(Beginning of LISTED ENTRIES)
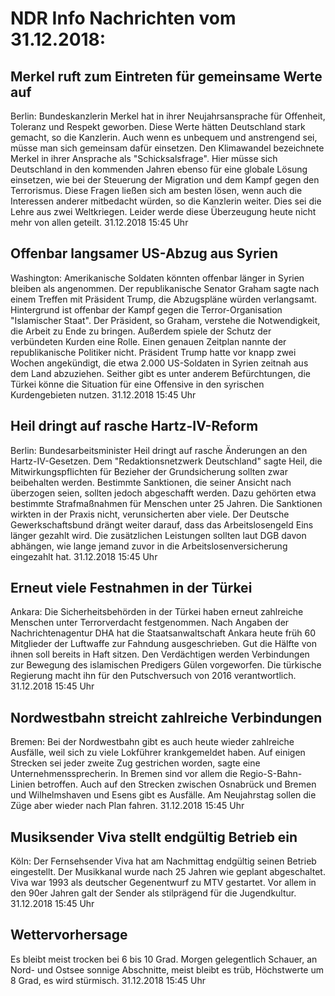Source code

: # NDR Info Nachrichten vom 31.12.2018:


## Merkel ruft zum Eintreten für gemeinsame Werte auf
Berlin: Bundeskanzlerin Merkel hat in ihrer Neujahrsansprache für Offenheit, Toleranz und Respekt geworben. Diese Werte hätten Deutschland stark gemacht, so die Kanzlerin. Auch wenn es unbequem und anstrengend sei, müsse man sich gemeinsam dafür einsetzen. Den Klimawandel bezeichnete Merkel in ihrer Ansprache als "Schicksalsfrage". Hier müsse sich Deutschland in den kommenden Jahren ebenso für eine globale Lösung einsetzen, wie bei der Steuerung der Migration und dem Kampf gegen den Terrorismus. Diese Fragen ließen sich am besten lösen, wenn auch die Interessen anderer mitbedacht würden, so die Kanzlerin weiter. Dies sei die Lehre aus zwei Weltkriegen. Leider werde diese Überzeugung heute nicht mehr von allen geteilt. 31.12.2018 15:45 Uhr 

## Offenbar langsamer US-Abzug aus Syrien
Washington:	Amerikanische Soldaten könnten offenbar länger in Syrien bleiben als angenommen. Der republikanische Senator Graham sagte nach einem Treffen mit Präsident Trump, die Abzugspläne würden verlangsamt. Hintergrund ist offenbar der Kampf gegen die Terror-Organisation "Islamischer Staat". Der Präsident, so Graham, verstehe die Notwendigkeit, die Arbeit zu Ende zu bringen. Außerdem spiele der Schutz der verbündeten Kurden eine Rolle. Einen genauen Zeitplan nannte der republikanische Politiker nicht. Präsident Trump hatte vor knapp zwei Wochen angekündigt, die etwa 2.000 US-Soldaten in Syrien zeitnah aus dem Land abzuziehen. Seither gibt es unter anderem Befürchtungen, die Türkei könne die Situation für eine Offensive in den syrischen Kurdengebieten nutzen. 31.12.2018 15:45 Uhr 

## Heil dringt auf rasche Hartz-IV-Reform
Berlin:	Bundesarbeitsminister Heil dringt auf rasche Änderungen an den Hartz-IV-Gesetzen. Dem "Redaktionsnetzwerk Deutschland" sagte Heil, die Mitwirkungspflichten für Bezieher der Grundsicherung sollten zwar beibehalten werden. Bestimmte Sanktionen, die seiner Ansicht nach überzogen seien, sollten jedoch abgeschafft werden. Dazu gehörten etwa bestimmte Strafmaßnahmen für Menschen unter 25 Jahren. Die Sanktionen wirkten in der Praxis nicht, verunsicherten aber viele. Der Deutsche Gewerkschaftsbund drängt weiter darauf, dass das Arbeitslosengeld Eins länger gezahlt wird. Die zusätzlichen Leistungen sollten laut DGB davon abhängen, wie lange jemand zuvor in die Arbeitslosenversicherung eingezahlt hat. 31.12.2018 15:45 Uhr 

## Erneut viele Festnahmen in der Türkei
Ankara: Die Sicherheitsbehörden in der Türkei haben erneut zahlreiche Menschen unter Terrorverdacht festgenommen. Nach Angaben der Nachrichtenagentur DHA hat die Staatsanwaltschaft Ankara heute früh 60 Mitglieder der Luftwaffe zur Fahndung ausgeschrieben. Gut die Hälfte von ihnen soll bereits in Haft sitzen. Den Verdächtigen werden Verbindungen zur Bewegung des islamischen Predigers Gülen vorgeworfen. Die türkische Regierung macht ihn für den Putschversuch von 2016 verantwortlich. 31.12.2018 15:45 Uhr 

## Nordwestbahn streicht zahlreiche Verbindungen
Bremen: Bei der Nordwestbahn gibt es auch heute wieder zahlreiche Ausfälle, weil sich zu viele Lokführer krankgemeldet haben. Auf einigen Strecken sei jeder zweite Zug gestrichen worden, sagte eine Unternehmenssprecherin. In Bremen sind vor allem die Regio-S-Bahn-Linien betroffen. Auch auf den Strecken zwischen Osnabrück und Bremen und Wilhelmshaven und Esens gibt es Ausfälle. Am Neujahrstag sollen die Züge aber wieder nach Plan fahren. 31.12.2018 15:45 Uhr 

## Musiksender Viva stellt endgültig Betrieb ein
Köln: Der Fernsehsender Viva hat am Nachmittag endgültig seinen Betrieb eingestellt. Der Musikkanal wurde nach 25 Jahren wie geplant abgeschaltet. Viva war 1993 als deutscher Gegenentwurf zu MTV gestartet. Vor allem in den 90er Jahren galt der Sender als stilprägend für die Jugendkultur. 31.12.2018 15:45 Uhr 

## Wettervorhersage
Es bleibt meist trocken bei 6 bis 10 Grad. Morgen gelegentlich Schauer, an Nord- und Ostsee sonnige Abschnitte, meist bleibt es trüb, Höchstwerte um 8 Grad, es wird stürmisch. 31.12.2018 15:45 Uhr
(End of LISTED ENTRIES)
(Beginning of LISTED ENTRIES)
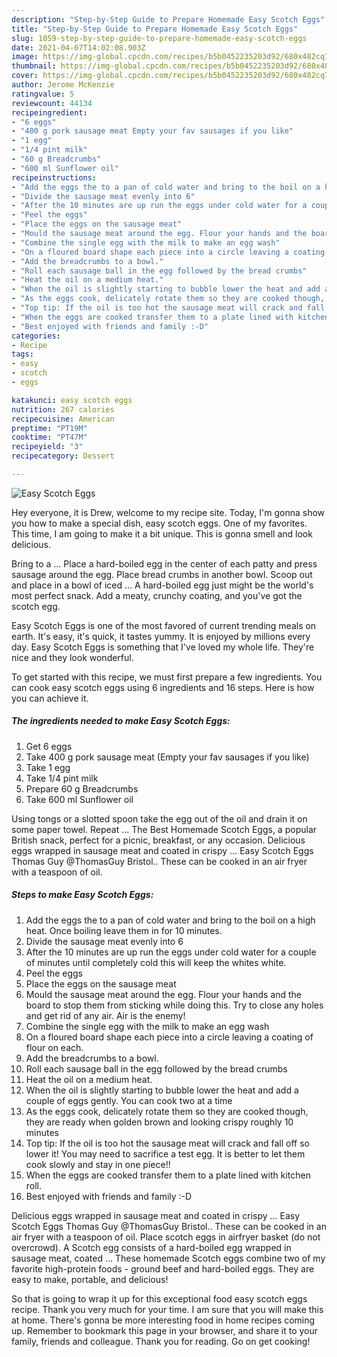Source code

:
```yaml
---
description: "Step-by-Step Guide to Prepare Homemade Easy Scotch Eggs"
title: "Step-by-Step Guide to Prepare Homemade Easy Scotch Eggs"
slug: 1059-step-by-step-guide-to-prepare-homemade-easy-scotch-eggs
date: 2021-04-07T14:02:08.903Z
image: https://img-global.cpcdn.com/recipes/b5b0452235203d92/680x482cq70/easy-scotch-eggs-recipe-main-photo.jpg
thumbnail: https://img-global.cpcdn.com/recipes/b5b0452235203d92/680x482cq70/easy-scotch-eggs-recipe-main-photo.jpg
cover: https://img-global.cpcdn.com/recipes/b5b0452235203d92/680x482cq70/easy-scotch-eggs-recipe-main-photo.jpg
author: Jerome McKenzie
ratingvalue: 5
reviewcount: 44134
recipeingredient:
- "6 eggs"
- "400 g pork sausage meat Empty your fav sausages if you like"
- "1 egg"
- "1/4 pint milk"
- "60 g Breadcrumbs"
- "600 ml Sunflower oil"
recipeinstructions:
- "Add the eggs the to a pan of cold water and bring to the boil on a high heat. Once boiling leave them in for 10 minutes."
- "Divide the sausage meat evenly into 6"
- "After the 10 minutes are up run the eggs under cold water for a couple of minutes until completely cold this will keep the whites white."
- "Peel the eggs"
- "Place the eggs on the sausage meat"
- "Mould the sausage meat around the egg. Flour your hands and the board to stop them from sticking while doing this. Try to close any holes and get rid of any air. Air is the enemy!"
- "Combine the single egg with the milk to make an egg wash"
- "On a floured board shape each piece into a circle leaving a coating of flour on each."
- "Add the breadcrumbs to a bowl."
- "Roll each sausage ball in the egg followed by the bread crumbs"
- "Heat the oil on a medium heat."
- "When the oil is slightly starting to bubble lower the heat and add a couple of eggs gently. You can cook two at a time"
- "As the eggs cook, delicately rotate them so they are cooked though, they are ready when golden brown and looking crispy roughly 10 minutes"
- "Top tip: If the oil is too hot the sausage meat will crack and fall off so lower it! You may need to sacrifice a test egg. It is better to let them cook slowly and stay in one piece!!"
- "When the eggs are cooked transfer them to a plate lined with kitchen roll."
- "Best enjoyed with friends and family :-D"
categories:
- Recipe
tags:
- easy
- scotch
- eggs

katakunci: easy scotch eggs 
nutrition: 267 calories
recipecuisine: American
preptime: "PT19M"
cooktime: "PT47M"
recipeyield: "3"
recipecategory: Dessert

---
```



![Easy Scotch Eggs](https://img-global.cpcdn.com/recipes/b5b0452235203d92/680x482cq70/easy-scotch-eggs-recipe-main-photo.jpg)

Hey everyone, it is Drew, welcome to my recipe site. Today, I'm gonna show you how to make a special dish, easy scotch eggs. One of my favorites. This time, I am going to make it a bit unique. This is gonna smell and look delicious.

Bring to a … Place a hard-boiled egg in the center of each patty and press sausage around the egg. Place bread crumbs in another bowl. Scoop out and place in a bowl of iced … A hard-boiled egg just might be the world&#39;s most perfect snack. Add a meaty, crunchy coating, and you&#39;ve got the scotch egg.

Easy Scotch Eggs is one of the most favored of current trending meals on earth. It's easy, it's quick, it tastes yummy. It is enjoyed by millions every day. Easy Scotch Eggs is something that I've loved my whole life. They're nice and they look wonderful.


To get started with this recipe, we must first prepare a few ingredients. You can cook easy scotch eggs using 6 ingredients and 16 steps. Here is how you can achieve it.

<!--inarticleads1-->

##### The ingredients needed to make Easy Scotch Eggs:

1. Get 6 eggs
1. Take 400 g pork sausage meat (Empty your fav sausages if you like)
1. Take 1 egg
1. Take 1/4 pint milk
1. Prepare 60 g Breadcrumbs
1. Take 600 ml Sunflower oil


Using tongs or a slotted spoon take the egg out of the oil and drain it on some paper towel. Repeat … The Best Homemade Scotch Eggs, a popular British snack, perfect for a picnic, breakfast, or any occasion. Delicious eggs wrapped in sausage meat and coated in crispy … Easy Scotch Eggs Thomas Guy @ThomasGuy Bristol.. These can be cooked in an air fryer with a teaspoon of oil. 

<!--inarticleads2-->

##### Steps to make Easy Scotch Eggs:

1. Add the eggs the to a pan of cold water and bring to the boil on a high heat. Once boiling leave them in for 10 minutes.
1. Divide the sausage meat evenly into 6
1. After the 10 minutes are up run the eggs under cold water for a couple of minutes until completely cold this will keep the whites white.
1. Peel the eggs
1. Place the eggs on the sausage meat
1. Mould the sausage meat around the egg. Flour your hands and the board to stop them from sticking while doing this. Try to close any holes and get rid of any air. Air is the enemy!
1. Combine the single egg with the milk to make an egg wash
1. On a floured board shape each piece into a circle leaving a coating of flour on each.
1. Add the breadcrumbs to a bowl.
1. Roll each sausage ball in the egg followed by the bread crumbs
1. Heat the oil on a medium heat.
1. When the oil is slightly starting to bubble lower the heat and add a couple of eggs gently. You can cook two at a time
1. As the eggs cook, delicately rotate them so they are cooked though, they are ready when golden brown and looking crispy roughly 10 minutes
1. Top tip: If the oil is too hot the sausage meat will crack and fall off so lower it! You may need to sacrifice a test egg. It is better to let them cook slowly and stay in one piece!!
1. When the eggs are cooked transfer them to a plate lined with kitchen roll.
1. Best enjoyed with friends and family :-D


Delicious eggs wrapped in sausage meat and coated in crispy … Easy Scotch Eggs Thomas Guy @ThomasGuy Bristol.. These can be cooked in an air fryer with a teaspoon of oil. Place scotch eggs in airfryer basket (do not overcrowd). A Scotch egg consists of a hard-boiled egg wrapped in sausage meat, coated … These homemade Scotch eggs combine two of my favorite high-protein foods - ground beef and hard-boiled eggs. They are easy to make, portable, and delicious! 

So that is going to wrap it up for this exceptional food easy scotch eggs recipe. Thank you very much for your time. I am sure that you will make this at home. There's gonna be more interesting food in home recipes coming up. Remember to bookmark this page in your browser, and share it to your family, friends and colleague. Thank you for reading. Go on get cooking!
(End of LISTED ENTRIES)
EXERCISE OBJECTIVE: From the material above, retype precisely the lines between the line holding "1. Add the eggs" and the line holding "1. Combine the", inclusive, and nothing beyond them.

PROBLEM SOLUTION:
1. Add the eggs the to a pan of cold water and bring to the boil on a high heat. Once boiling leave them in for 10 minutes.
1. Divide the sausage meat evenly into 6
1. After the 10 minutes are up run the eggs under cold water for a couple of minutes until completely cold this will keep the whites white.
1. Peel the eggs
1. Place the eggs on the sausage meat
1. Mould the sausage meat around the egg. Flour your hands and the board to stop them from sticking while doing this. Try to close any holes and get rid of any air. Air is the enemy!
1. Combine the single egg with the milk to make an egg wash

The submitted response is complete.